Abhay Pethe is a senior academic who currently holds the Dr. Vibhooti Shukla Chair Professorship in the Centre for Urban Economics & Regional Development in the Department of Economics, University of Mumbai. Apart from being involved in extensive teaching and research activities he has been a member of various expert committees of the Indian Government at Central, State and Local Levels. He has also worked as a consultant to private, governmental and multilateral organizations such as the World Bank, UNDP-UNCHS amongst others.
Vaidehi Tandel is Junior Fellow at IDFC Institute, Mumbai. She has published co-authored papers in peer reviewed journals and has co-authored a chapter in an edited book on the Indian Economy. She has worked on projects commissioned by the Lincoln Institute of Land Policy, World Bank, Ministry of Urban Development, NITI Aayog Government of India, and Municipal Corporation of Greater Mumbai. She has a PhD in Economics fromUniversity of Mumbai.
Radha Varadarajan is a PhD student at the Department of Politics and Public Administration, University of Madras and currently a research consultant at Madras Institute of Development Studies. Her research interests include Nontraditional Security, Food and Agriculture Policy and Rural Sustainability. She is the founder of Kalpam Farmers’ Society, a grassroots food and agriculture initiative based out of Kanchipuram, TN. She has an MA and M.Phil. in International Relations from the University of Madras and is trained in Corporate Sustainability Strategy from Harvard Extension School.

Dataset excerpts

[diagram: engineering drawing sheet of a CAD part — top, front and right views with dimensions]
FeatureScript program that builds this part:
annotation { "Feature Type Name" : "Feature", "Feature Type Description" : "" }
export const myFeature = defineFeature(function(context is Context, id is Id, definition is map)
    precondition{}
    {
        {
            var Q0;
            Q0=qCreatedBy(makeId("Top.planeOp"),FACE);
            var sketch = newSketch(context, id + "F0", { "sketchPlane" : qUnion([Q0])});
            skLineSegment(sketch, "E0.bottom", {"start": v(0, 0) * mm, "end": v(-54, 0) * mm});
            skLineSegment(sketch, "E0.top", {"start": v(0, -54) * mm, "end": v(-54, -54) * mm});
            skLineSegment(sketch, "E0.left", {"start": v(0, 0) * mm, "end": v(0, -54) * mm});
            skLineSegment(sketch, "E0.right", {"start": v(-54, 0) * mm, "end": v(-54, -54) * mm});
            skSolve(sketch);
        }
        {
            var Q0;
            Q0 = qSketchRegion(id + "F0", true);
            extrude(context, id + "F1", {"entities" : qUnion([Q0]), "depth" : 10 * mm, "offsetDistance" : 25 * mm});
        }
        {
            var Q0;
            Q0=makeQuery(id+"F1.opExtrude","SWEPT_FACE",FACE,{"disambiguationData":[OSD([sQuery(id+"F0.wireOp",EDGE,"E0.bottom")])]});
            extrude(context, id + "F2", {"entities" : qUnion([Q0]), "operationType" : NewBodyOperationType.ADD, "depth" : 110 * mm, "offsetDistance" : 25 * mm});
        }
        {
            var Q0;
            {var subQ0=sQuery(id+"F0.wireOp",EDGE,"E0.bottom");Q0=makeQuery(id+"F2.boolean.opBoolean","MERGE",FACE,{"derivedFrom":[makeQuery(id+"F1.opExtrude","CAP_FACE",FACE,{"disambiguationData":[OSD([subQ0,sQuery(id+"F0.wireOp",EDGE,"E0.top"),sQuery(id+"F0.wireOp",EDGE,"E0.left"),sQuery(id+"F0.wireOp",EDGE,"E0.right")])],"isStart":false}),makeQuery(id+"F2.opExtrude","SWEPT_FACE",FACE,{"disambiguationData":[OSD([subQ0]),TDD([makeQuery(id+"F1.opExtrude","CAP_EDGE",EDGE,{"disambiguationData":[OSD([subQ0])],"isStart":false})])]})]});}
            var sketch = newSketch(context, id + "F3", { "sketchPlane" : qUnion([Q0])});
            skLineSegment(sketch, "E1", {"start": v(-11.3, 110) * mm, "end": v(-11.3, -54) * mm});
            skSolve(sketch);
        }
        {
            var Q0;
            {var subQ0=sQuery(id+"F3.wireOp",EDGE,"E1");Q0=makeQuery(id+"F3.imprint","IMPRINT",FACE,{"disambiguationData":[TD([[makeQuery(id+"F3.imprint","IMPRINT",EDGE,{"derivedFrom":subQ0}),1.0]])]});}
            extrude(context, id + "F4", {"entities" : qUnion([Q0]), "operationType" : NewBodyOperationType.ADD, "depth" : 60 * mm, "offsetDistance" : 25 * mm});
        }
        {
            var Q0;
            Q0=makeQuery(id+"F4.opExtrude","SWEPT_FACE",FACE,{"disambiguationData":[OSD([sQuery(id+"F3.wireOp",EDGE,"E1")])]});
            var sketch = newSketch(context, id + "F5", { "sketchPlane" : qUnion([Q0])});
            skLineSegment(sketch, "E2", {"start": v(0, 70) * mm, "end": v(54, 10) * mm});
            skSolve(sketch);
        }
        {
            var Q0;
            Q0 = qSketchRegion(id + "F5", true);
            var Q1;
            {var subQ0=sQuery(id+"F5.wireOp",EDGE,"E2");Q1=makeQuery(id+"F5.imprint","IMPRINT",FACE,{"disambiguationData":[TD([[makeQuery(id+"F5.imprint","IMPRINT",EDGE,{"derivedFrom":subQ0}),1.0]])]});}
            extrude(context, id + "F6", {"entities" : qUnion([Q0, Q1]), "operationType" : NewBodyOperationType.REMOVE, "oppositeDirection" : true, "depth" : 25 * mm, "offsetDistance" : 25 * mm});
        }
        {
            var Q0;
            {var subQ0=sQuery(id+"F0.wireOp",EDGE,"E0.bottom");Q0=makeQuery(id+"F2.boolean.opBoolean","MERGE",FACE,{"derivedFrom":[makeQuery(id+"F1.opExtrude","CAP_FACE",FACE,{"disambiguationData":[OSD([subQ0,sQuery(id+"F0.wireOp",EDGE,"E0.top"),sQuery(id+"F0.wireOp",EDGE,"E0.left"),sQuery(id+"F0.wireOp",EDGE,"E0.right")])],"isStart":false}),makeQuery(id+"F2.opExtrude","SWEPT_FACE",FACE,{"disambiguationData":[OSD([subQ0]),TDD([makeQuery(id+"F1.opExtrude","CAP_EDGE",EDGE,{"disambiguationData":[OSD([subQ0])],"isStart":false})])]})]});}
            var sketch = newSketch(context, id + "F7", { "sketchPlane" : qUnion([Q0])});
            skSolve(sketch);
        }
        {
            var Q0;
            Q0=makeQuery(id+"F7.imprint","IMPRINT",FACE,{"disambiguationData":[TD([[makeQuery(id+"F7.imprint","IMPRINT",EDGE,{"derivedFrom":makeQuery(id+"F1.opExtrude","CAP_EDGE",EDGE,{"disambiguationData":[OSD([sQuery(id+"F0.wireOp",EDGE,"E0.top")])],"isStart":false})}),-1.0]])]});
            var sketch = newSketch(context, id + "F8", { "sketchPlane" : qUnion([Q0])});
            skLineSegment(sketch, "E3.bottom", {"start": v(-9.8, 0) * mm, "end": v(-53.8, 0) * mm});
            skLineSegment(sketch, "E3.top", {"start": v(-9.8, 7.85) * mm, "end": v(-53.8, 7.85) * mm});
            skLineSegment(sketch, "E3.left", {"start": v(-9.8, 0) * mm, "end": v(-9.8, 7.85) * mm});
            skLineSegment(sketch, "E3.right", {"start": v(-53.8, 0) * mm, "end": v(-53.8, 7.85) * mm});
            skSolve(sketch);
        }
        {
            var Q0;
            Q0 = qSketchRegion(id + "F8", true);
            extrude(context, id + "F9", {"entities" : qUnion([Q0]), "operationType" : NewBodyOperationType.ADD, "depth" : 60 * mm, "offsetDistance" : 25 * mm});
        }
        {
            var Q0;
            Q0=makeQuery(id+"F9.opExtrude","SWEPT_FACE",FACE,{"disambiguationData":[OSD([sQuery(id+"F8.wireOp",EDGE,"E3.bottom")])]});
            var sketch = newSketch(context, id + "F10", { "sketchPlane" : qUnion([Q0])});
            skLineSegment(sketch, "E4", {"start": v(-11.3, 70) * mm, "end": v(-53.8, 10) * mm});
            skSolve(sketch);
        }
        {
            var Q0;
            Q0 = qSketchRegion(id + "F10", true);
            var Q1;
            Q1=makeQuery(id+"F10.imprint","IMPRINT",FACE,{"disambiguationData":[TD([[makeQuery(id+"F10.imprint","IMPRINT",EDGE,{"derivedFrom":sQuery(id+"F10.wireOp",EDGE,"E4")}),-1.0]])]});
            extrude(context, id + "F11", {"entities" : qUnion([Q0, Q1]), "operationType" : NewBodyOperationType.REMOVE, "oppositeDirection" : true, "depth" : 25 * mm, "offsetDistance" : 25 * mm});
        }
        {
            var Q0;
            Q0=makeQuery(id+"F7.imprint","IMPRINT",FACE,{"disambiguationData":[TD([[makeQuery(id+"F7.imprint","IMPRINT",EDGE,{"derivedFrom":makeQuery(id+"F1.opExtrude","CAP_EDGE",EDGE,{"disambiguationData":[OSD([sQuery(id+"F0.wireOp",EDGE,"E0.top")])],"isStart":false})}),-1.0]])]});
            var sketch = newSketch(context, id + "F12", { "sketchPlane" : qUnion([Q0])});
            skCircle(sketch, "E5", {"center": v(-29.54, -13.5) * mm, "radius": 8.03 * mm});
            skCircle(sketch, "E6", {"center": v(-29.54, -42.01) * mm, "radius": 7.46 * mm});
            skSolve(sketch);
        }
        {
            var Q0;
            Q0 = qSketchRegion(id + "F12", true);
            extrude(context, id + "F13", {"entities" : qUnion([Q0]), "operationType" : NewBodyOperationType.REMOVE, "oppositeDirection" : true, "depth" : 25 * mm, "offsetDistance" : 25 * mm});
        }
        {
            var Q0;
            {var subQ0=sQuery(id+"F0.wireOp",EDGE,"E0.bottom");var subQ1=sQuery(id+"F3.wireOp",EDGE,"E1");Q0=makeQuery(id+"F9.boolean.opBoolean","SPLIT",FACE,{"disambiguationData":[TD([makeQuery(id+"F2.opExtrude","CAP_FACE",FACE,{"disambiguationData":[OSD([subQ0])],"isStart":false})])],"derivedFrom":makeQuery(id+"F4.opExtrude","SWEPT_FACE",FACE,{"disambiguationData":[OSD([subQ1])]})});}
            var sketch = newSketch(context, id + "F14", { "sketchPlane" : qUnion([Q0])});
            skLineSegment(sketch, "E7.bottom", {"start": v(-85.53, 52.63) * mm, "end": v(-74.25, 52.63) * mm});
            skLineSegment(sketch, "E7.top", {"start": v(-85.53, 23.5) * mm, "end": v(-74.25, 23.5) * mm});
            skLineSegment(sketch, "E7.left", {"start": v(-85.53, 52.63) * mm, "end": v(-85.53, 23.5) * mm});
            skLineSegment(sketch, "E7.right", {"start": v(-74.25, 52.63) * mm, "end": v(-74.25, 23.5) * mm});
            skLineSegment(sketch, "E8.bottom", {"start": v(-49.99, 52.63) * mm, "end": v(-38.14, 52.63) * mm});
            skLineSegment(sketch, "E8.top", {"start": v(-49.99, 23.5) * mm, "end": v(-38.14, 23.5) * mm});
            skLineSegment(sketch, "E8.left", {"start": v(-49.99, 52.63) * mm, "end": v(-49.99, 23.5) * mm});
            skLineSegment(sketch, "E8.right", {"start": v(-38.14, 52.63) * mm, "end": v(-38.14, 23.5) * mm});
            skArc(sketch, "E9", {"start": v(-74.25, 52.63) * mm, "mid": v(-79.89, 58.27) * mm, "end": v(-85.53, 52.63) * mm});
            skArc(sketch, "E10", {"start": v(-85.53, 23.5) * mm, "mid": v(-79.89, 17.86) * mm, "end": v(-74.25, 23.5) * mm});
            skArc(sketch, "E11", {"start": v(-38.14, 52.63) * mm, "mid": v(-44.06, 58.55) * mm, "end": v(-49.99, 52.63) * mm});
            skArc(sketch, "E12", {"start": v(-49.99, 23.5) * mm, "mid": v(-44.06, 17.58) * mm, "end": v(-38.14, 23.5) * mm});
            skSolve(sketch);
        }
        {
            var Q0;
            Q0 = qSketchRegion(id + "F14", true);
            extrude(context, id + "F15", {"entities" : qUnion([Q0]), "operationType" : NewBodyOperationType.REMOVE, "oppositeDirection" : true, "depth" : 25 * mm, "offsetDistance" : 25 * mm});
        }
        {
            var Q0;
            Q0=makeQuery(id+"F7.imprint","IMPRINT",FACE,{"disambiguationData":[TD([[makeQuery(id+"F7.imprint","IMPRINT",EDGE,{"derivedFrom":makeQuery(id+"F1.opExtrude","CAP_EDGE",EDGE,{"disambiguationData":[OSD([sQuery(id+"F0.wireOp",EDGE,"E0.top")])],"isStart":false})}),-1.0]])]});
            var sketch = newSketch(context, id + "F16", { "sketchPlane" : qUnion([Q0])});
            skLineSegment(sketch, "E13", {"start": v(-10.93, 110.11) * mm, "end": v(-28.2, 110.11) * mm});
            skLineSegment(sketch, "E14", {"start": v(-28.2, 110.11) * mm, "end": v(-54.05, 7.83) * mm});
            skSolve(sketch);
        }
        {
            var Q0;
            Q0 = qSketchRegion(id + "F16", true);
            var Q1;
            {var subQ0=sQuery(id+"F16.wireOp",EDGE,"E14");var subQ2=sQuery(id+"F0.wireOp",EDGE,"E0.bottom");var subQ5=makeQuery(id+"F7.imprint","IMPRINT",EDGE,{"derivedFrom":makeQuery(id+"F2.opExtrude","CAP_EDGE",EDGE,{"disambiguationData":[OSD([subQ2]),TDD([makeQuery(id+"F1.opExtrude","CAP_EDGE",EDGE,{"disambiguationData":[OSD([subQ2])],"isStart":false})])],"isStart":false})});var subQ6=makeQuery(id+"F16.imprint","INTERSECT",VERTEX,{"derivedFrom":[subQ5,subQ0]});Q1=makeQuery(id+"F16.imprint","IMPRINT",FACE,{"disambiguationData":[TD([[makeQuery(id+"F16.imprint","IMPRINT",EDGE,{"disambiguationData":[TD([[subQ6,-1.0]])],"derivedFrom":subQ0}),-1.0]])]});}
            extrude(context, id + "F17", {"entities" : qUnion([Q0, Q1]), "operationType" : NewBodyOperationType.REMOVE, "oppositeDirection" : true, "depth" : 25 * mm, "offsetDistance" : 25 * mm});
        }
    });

* [Instructions for the task] Could you pick up the author biographies above from their last sentence and keep going?

* [Output of the task]
M. Vijayabaskar is a Professor at the Madras Institute of Development Studies. His research centres on political economy of regional development with a research focus on labour and land markets, industrial dynamics and rural-urban transformations as they are shaped by social institutions, processes of marketization and other policy interventions.He is the co-editor of Industrial Dynamics in China and India: Firms, Clusters and Different Growth Paths (Palgrave McMillan, 2011), ICTs and Indian Social Development: Diffusion, Governance, Poverty (Sage, 2008) and ICTs and Indian Economic Development: Economy, Work, Regulation (Sage, 2005). He has published in numerous scholarly journals and media outlets, including the Indian Express, Economic Times and the Financial Express. He holds a PhD in Economics from Jawaharlal Nehru University, New Delhi.